Among his more noteworthy short stories is "Der tolle Halberstädter" (loosely, "The Superman of Halbertadt": 1910) which bases its central figure of "Super Christian" on the military commander Christian the Younger of Brunswick (1599–1626), a previously little remembered younger son of Henry Julius, Duke of Brunswick-Lüneburg (1564–1613). Also worthy of mention and particularly popular with readers were his "Lied der Parzen" ("Song of the Parzen": 1920), drawing inspiration from Iphigenia in Tauris by Euripides (and, subsequently, by Goethe) and the Bad Honnef story "Spiel am Ufer" (loosely, "Game on the River Bank": 1927).

In addition to his books, Huch remained active as a culture and arts critic and as an essayist. Like his sister, he continued to contribute articles of literary scholarship. In particular, Aphorism was a device with which he was identified. Sympathetic commentators insist that despite the occasional savagery of his social and cultural criticism, there was always an underlying positivity shaped by the author's inherent humanism. "Sincerity, boldness, love and spirituality" were all core elements in Huch's version of the true human condition ("... wahres Menschentum").
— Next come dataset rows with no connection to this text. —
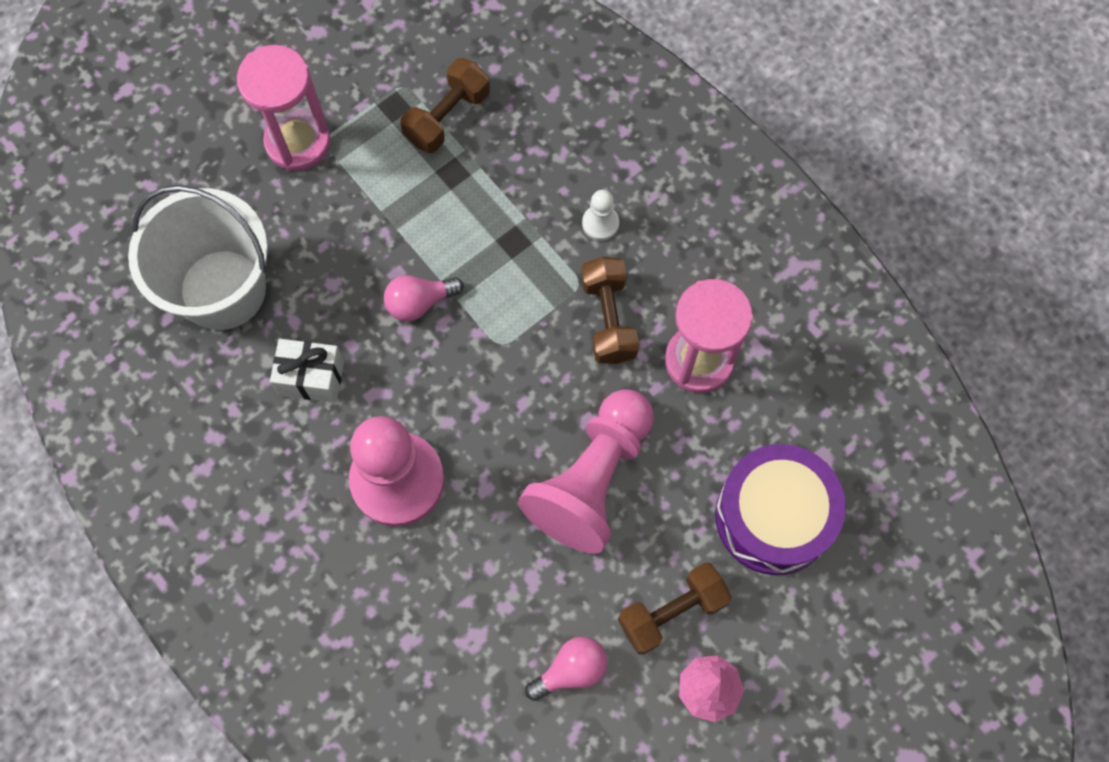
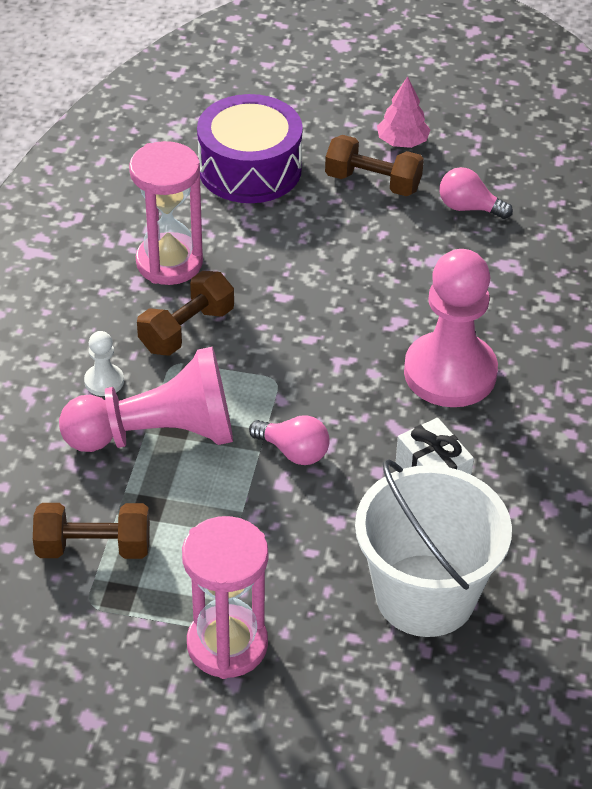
camera: 130 degrees left, 25 degrees down
(592, 479) = (326, 269): pink pawn -> pink pawn (157, 434)

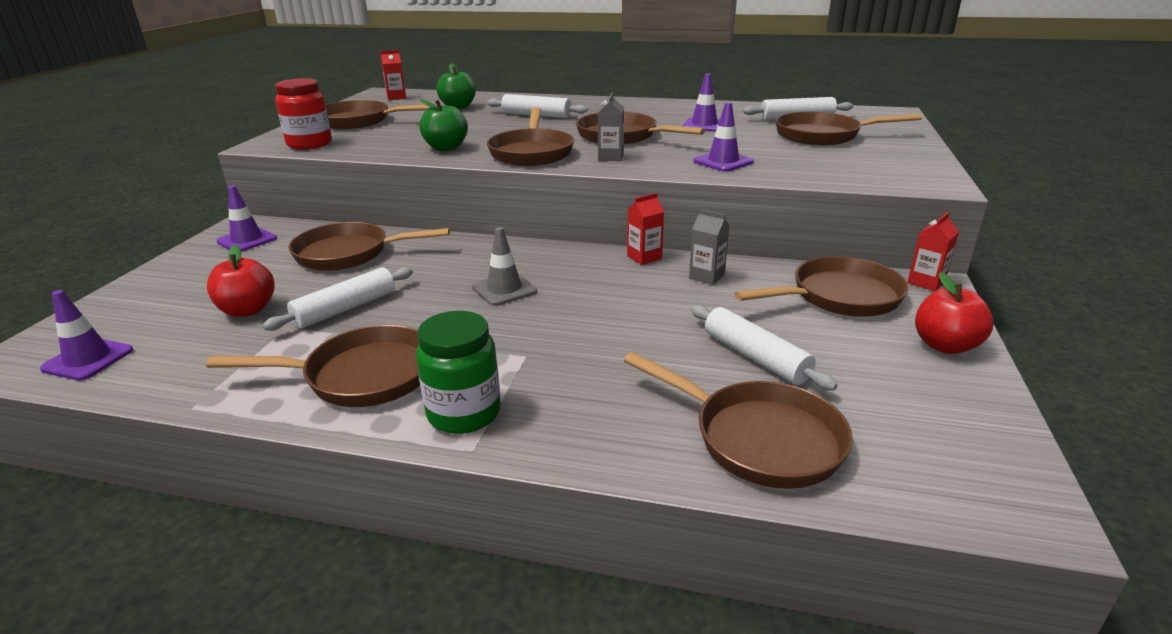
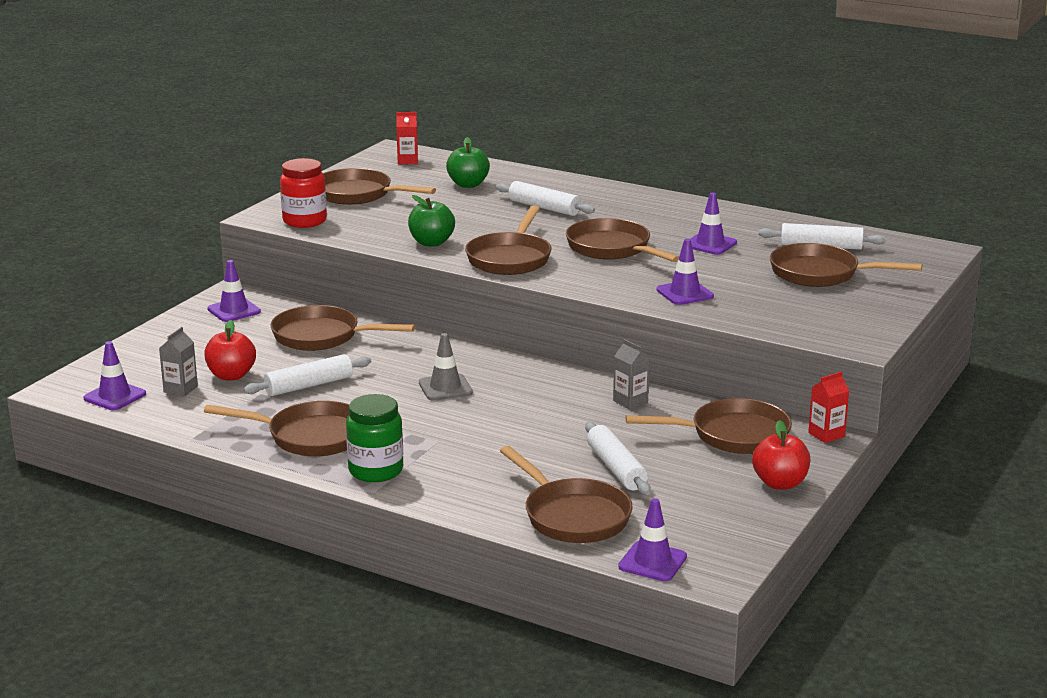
camera: 15 degrees right, 5 degrees down
(610, 157) = (581, 274): grey carton -> grey carton (180, 389)
(644, 257) = (587, 376): red carton -> none
(923, 499) = (652, 562): none -> purple traffic cone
In 1925 Huch also produced a new edition of Rudolf von Jhering's respected 1872 work "Der Kampf ums Recht" (loosely, "The Fight over Law and Justice") for the Leipzig-based Reclam-Verlag publishing house.

The final decade of Rudolf Huch's life, between 1933 and 1943, was lived under National Socialism. It has done nothing for Huch's posthumous reputation that after they came to power the National Socialists exploited the social criticism of the petty bourgeoisie the ooze from the pages of his novels to denigrate their political adversaries and infer endorsement of their state-mandated antisemitism. It is, however, hard to see Huch's books as inherently antisemitic, given the popularity they enjoyed within the German-Jewish community during the years of the republic. As political polarisation spilled onto the streets and the Reichstag became deadlocked, Huch was nevertheless one of those who moved towards Hitlerism. In 1933 he was accepted into the Prussian Academy of Arts (Poetry section) shortly after 40 members considered politically undesirable had been resigned from the institution. Those excluded in 1933 included his sister, who had been an academician since 1926. In October 1933 Huch's was one of 87 signatures on the infamous proclamation of loyalty to Adolf Hitler from German writers, which appeared in the Vossische Zeitung. A number of those who signed, when later they were moved to understand in greater depth the sheer inhumanity of Hitler's vision for Germany, recanted with varying levels of openness and conviction. Rudolf Huch (who was 71 when the declaration was published) did not. In 1934 he published the 76 page propaganda booklet "Israel und wir". Although there is no record of further public endorsement of the government on this level by Huch, his novels continued to be popular with readers through the twelve Hitler years. After he died at the start of 1943 work began on a tribute publication to be entitled "im Einvernehmen mit dem Dichter". Nevertheless, despite the abundance of his own published output, it never reached before two volumes, and after the war ended two years later work on it ceased. With the western two thirds of Germany divided and under military occupation after 1945, three of Huch's later works, published during the twelve Hitler years, were placed on the "Liste der auszusondernden Literatur" (loosely, "List of Literature to be weeded out") in the Soviet occupation zone.